Collected data:
*** Begin section ***

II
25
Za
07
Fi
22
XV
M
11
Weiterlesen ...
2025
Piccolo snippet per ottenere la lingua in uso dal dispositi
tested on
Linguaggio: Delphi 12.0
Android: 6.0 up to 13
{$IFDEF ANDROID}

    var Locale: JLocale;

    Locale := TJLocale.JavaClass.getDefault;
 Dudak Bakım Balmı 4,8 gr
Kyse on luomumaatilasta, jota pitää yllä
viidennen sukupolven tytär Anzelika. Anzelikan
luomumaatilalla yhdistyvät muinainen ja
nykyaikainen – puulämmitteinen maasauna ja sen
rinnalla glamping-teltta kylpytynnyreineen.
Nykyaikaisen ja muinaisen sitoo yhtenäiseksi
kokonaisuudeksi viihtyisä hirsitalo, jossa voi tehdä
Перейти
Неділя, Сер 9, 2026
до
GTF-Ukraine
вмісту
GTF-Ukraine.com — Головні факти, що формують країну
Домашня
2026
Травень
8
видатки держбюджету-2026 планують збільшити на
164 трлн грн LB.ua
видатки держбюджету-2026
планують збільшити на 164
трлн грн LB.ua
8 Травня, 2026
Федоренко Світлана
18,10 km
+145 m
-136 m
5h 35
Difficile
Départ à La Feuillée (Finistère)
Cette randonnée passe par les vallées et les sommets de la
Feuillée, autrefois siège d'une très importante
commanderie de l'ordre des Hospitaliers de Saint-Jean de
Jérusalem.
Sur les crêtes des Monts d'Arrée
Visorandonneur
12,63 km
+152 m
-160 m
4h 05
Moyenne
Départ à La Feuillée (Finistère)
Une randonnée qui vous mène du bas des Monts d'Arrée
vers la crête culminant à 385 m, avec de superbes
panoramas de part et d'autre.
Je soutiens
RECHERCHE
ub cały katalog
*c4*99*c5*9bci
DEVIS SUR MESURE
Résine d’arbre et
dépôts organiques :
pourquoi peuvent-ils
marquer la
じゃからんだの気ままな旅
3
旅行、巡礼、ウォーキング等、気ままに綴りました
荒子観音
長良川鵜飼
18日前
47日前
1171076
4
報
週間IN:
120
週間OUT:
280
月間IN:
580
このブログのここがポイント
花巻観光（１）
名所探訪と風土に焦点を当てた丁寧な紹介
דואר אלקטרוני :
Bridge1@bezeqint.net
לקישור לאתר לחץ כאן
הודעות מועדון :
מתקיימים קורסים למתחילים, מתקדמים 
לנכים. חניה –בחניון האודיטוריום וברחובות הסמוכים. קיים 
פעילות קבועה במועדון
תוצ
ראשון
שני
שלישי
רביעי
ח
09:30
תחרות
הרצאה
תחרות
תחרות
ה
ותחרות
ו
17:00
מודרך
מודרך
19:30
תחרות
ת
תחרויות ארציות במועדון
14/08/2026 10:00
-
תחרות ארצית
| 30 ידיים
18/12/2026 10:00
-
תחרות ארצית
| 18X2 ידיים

*** End section ***

WORK ITEM: Rewrite the lines of the material starting at its beginning and ending at the line that contains "var Locale: JLocale;", replacing "Linguaggio" with "Language" and leaving everything else unchanged.

SOLUTION TO THE PROBLEM:
II
25
Za
07
Fi
22
XV
M
11
Weiterlesen ...
2025
Piccolo snippet per ottenere la lingua in uso dal dispositi
tested on
Language: Delphi 12.0
Android: 6.0 up to 13
{$IFDEF ANDROID}

    var Locale: JLocale;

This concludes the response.